■ Fragmento del texto
::::

Si me dejas darte un consejo, yo te recomiendo que bailes.
Sí, que bailes. Y no me vale la excusa de que no sabes
bailar. Tampoco hace falta saber de qué va la vida para poder vivir.
Baila en cualquier sitio. A resguardo en tu habitación, con
público o sin él, iluminado/a por el sol, o con la luna como testigo.
Baila como si no hubiera nadie delante, como si estuvieras a
solas en medio de un escenario gigantesco, en un auditorio oscuro que tú
tuvieras la obligación de encender con tu luz.
Muévete como si fueras una llama que necesitara crecer hasta
convertirse en una hoguera. Fúndete al compás de la música. Como si no hubiese
más momento ni más lugar que ese instante. Como si el mundo se acabara al final
de la canción.
Baila descalzo/a, palpando el suelo, tocándolo con la punta
de los dedos: el mármol frío, la madera suave, la arena, la hierba. Quítate los
zapatos y siéntete volar, nota cómo te
elevas y te vas de este mundo por unos segundos.
No necesitas música para la danza. Deja que te mueva el
dolor, el sentimiento, deja salir lo que te consume por dentro, conviértete en
una jaula y deja libres a todos los pajarillos que mantenías cautivos.

::::

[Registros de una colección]
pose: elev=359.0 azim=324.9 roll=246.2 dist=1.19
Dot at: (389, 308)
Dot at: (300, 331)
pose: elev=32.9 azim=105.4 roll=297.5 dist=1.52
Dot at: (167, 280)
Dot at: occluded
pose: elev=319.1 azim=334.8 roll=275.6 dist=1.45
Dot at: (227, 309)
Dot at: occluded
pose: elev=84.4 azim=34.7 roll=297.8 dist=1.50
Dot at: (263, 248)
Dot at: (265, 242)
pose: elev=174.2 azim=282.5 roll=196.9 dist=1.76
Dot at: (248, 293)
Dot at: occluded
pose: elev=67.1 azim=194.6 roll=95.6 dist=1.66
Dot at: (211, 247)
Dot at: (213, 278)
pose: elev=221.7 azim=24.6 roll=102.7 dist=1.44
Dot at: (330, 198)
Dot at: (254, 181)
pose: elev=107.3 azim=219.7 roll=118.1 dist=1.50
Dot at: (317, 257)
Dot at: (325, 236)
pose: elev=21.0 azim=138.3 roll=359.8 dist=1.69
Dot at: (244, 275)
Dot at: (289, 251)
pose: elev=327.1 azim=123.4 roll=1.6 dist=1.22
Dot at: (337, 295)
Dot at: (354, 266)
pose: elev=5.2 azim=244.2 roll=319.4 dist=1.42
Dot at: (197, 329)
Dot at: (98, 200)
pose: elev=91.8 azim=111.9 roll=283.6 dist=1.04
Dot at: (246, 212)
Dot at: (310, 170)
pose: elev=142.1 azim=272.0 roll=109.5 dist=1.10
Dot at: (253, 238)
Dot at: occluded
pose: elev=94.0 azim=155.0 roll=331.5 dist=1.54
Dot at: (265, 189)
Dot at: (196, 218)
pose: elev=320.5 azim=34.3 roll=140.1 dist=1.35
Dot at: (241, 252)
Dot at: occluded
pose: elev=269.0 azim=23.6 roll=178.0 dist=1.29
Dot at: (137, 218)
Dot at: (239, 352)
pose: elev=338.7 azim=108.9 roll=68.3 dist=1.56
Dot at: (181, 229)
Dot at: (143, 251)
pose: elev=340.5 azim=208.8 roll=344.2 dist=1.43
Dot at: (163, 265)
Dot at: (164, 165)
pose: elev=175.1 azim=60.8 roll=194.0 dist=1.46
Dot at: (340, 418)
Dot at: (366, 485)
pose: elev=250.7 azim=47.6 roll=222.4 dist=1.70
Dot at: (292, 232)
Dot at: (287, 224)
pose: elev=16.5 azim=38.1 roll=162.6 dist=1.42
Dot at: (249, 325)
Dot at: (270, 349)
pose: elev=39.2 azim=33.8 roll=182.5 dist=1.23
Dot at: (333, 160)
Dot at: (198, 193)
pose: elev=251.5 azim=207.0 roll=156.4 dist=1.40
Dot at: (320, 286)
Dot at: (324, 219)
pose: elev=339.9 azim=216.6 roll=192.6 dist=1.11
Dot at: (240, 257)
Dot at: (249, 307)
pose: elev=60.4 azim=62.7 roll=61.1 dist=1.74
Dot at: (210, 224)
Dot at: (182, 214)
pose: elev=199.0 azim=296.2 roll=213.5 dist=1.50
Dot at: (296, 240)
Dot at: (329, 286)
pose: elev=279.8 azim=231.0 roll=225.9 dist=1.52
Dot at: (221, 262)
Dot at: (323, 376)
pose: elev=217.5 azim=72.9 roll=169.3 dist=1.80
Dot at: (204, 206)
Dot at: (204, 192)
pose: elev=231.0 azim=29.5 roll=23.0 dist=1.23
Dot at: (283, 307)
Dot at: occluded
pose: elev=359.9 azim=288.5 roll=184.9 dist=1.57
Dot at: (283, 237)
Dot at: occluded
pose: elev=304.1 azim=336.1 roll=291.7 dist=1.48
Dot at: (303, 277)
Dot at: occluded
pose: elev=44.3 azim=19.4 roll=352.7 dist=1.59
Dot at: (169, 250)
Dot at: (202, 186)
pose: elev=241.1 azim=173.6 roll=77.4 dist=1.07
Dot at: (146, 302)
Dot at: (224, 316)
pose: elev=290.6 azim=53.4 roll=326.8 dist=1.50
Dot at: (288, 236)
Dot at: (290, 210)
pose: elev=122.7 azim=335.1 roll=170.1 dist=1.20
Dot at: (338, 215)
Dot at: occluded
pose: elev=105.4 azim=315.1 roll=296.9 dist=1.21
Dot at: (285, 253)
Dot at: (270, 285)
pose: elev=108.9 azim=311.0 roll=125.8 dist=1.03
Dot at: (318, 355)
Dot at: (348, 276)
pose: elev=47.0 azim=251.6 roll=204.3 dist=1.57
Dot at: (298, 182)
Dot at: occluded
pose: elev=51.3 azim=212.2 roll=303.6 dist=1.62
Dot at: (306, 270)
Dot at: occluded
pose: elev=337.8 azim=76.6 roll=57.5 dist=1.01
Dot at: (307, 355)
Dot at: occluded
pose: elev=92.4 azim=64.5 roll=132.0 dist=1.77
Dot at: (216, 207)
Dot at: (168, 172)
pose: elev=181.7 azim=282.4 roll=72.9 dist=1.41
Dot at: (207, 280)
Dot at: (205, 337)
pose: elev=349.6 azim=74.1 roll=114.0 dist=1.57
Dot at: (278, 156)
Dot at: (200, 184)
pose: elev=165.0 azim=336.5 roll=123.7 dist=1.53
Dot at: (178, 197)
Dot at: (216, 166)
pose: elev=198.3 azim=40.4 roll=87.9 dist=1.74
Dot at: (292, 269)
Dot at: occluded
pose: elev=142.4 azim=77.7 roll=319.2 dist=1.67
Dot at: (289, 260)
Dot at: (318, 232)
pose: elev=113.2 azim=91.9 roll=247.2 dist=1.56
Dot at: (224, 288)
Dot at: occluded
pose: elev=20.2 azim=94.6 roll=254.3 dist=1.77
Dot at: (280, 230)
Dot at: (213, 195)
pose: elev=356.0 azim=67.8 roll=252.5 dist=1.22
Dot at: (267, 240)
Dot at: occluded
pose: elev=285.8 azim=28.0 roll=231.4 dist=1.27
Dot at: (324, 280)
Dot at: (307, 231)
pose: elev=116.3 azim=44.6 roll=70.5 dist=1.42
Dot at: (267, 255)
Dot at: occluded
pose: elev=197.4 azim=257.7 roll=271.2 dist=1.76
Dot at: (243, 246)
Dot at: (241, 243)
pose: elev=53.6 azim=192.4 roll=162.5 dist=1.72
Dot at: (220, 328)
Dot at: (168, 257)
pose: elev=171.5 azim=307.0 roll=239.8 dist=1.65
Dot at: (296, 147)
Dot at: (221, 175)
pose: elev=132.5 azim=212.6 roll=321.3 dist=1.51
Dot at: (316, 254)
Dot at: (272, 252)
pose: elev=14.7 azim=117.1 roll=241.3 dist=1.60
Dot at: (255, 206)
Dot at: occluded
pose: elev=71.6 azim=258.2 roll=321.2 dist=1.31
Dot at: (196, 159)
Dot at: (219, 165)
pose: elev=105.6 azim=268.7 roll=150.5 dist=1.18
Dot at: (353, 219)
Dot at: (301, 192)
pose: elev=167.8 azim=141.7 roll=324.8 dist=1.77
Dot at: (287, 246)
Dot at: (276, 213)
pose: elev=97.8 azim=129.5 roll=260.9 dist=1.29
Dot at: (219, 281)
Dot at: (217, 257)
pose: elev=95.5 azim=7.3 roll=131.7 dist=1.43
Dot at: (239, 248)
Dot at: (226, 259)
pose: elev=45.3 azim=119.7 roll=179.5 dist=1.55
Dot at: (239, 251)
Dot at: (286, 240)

::::

■ Tarea
Enumera, por favor, los tipos de suelo que el texto sobre el baile propone tocar con la punta de los dedos. Los datos son un material aparte, sin relación con el texto sobre el baile.

■ Respuesta
El mármol frío, la madera suave, la arena y la hierba.